◆ Your task ◆
Please write out every record below exactly as it stands.

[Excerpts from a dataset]
# # # # #

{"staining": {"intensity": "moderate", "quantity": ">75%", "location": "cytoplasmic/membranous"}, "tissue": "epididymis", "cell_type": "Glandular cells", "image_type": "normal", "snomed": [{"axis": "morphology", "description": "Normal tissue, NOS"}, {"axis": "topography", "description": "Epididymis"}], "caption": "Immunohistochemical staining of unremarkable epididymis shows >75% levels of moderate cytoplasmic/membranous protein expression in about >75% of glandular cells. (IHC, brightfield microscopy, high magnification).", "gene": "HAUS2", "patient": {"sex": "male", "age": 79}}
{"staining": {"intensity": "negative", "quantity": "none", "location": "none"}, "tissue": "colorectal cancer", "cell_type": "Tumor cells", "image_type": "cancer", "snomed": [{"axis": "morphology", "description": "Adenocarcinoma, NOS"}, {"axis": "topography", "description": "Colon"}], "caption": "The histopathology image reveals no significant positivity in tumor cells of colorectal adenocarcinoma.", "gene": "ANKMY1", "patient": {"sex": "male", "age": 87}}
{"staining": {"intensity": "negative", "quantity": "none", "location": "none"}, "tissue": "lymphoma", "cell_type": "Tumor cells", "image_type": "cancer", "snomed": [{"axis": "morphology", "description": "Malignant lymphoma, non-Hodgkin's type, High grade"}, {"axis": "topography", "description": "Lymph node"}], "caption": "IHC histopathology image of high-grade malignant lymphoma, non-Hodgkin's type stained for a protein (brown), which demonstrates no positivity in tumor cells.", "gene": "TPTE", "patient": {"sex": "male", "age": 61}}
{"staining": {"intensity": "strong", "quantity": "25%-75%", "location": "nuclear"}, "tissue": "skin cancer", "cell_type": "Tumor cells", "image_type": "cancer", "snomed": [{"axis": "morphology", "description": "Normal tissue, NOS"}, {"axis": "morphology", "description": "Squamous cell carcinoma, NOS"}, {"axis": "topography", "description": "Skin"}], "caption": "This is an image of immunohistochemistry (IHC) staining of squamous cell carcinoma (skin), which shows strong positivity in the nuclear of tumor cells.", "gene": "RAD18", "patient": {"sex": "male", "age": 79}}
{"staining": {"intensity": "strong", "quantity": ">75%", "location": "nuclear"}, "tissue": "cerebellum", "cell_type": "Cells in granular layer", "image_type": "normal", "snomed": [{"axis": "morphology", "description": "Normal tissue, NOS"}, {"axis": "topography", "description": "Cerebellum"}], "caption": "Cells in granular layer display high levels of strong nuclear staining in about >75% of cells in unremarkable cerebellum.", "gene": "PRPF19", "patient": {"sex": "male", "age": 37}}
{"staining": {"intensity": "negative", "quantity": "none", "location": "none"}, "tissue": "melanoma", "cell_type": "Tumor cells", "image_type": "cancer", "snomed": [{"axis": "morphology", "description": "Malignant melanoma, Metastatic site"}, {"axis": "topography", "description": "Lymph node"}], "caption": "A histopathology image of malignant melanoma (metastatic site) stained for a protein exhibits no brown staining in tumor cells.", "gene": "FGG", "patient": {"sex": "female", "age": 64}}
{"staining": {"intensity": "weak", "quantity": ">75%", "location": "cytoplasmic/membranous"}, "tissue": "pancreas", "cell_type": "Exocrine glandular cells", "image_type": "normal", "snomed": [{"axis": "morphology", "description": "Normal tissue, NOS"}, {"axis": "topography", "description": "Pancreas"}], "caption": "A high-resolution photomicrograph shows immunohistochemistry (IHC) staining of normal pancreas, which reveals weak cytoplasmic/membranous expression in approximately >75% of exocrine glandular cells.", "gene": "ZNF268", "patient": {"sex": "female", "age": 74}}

# # # # #

◆ Reply to the task ◆
{"staining": {"intensity": "moderate", "quantity": ">75%", "location": "cytoplasmic/membranous"}, "tissue": "epididymis", "cell_type": "Glandular cells", "image_type": "normal", "snomed": [{"axis": "morphology", "description": "Normal tissue, NOS"}, {"axis": "topography", "description": "Epididymis"}], "caption": "Immunohistochemical staining of unremarkable epididymis shows >75% levels of moderate cytoplasmic/membranous protein expression in about >75% of glandular cells. (IHC, brightfield microscopy, high magnification).", "gene": "HAUS2", "patient": {"sex": "male", "age": 79}}
{"staining": {"intensity": "negative", "quantity": "none", "location": "none"}, "tissue": "colorectal cancer", "cell_type": "Tumor cells", "image_type": "cancer", "snomed": [{"axis": "morphology", "description": "Adenocarcinoma, NOS"}, {"axis": "topography", "description": "Colon"}], "caption": "The histopathology image reveals no significant positivity in tumor cells of colorectal adenocarcinoma.", "gene": "ANKMY1", "patient": {"sex": "male", "age": 87}}
{"staining": {"intensity": "negative", "quantity": "none", "location": "none"}, "tissue": "lymphoma", "cell_type": "Tumor cells", "image_type": "cancer", "snomed": [{"axis": "morphology", "description": "Malignant lymphoma, non-Hodgkin's type, High grade"}, {"axis": "topography", "description": "Lymph node"}], "caption": "IHC histopathology image of high-grade malignant lymphoma, non-Hodgkin's type stained for a protein (brown), which demonstrates no positivity in tumor cells.", "gene": "TPTE", "patient": {"sex": "male", "age": 61}}
{"staining": {"intensity": "strong", "quantity": "25%-75%", "location": "nuclear"}, "tissue": "skin cancer", "cell_type": "Tumor cells", "image_type": "cancer", "snomed": [{"axis": "morphology", "description": "Normal tissue, NOS"}, {"axis": "morphology", "description": "Squamous cell carcinoma, NOS"}, {"axis": "topography", "description": "Skin"}], "caption": "This is an image of immunohistochemistry (IHC) staining of squamous cell carcinoma (skin), which shows strong positivity in the nuclear of tumor cells.", "gene": "RAD18", "patient": {"sex": "male", "age": 79}}
{"staining": {"intensity": "strong", "quantity": ">75%", "location": "nuclear"}, "tissue": "cerebellum", "cell_type": "Cells in granular layer", "image_type": "normal", "snomed": [{"axis": "morphology", "description": "Normal tissue, NOS"}, {"axis": "topography", "description": "Cerebellum"}], "caption": "Cells in granular layer display high levels of strong nuclear staining in about >75% of cells in unremarkable cerebellum.", "gene": "PRPF19", "patient": {"sex": "male", "age": 37}}
{"staining": {"intensity": "negative", "quantity": "none", "location": "none"}, "tissue": "melanoma", "cell_type": "Tumor cells", "image_type": "cancer", "snomed": [{"axis": "morphology", "description": "Malignant melanoma, Metastatic site"}, {"axis": "topography", "description": "Lymph node"}], "caption": "A histopathology image of malignant melanoma (metastatic site) stained for a protein exhibits no brown staining in tumor cells.", "gene": "FGG", "patient": {"sex": "female", "age": 64}}
{"staining": {"intensity": "weak", "quantity": ">75%", "location": "cytoplasmic/membranous"}, "tissue": "pancreas", "cell_type": "Exocrine glandular cells", "image_type": "normal", "snomed": [{"axis": "morphology", "description": "Normal tissue, NOS"}, {"axis": "topography", "description": "Pancreas"}], "caption": "A high-resolution photomicrograph shows immunohistochemistry (IHC) staining of normal pancreas, which reveals weak cytoplasmic/membranous expression in approximately >75% of exocrine glandular cells.", "gene": "ZNF268", "patient": {"sex": "female", "age": 74}}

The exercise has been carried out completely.